An article by Fr David Townsend, sj, pastor of the English-speaking community at Seven Fountains Retreat House, Chiangmai, Thailand:
One thing is clear: refugees are dangerous people.
All governments instinctively realise this fact. Why else do nations and their media treat refugees as unwanted criminals, the source of all evils in the countries they enter?
Once they enter your life, as they did mine, they change a person, as they did me. They challenge deeply held, albeit probably largely unexamined, assumptions and presumptions. Just by being who they are, refugees will discover for you that many of these assumptions and presumptions are empty of true value, and even full of unseen violence. Let a refugee enter your life and touch it, a person will no longer be able, without terrible violence to the self, to view the world and its mechanisms from the comfortable viewpoint of before.
Refugees rewrite the history of the world, from the point of view of the dispossessed and powerless. Refugees enable people, like myself, to begin to re-configure our own lives, again from the point of view of the disadvantaged, unwanted and marginalised.
Refugees are dangerous because they mediate conversion, change. And personal change implies change in all and every aspect of life. For many, this is a most disturbing reality.
This is, of course, a highly charged spiritual process of conversion and of subsequent adjustment to the call of that Divine Reality Christians call 'The Father'. Other faith traditions and other people of good will have their own ways of referring to this personal experience. The call is to see every human being as a sister or brother, children of the same 'Father', to remove
violence far from ourselves.
Refugees reveal the sin of the world, and what the violence of sin does to human beings, ourselves included. Refugees reveal the structural sin embedded in the world's contemporary systems, be they political, economic, military, educational, social, medical, etc. Despite the good efforts of so many good, intelligent, well-qualified and well-motivated people using their talents and their efforts to improve society, refugees reveal the rottenness at the heart of all systems. Above all refugees reveal, to those who dare to be touched by them, the complicity, again often not noticed, of all people, myself included, in this sin of the world. Refugees reveal a task still to be accomplished.

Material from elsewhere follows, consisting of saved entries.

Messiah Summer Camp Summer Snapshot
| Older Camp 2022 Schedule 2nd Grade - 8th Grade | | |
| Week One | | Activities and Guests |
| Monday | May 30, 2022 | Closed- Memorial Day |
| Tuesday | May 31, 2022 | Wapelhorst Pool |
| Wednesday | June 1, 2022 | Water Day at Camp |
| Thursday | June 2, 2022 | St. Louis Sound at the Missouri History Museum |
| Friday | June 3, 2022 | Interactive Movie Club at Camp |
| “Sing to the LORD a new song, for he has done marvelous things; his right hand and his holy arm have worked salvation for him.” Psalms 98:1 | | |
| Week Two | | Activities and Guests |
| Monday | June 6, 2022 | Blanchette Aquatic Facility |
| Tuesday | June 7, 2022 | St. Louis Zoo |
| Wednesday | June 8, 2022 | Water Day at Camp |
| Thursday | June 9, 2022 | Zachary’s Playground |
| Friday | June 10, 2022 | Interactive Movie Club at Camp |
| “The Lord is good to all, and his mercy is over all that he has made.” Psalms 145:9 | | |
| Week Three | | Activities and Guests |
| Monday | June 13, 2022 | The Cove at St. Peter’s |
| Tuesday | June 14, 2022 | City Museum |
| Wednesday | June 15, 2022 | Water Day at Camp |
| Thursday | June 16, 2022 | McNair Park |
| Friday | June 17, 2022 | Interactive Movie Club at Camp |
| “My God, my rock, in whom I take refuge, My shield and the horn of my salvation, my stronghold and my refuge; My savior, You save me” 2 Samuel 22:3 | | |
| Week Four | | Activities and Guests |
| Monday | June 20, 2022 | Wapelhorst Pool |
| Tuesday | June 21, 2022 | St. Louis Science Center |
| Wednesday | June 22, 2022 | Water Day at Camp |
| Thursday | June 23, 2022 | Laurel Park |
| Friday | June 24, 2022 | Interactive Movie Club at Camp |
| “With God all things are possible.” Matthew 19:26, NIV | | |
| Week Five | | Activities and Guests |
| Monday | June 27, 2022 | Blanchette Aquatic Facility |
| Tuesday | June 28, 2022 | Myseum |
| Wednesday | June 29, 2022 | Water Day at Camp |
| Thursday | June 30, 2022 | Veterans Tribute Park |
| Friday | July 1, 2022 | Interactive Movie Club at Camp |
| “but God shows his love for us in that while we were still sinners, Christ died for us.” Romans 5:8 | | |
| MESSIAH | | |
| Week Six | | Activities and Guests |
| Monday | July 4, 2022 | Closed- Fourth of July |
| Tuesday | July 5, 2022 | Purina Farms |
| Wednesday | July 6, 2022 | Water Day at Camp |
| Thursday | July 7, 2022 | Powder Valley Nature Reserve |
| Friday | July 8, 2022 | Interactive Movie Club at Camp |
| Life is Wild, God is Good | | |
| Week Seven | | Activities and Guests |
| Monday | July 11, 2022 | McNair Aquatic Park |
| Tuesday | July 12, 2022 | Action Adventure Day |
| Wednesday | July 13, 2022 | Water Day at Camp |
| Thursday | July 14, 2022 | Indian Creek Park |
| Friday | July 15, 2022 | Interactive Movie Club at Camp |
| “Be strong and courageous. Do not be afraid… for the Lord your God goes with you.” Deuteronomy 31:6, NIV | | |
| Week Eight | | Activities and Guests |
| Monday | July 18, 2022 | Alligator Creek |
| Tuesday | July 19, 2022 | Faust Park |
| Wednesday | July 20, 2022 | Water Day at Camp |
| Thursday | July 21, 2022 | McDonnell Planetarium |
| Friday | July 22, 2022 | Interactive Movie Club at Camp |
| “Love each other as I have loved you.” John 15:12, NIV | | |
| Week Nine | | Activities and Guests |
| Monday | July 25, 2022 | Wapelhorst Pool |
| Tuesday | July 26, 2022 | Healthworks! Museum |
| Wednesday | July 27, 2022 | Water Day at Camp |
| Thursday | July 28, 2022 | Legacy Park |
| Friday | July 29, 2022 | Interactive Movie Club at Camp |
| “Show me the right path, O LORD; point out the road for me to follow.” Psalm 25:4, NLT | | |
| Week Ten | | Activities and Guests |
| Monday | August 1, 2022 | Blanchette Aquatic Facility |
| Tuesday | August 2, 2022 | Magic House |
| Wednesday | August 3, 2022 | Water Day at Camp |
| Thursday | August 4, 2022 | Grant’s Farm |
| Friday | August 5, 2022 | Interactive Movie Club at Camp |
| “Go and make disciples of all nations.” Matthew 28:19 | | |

So, my refugees friends, whom I deeply admire for your incredible courage, resilience, creativity and humanity, a huge 'Thank You'. Your retention of your own humanity despite your often appalling treatment and experiences, is, for me, a mystery of the power of God's tremendous loving compassion in your lives, and is a challenge to a world so clearly in need of loving compassion. I thank my Jesuit superiors and JRS for allowing me the opportunity to meet you, to know you, and to be touched by you. Above all, thank you, my refugee friends, for befriending me.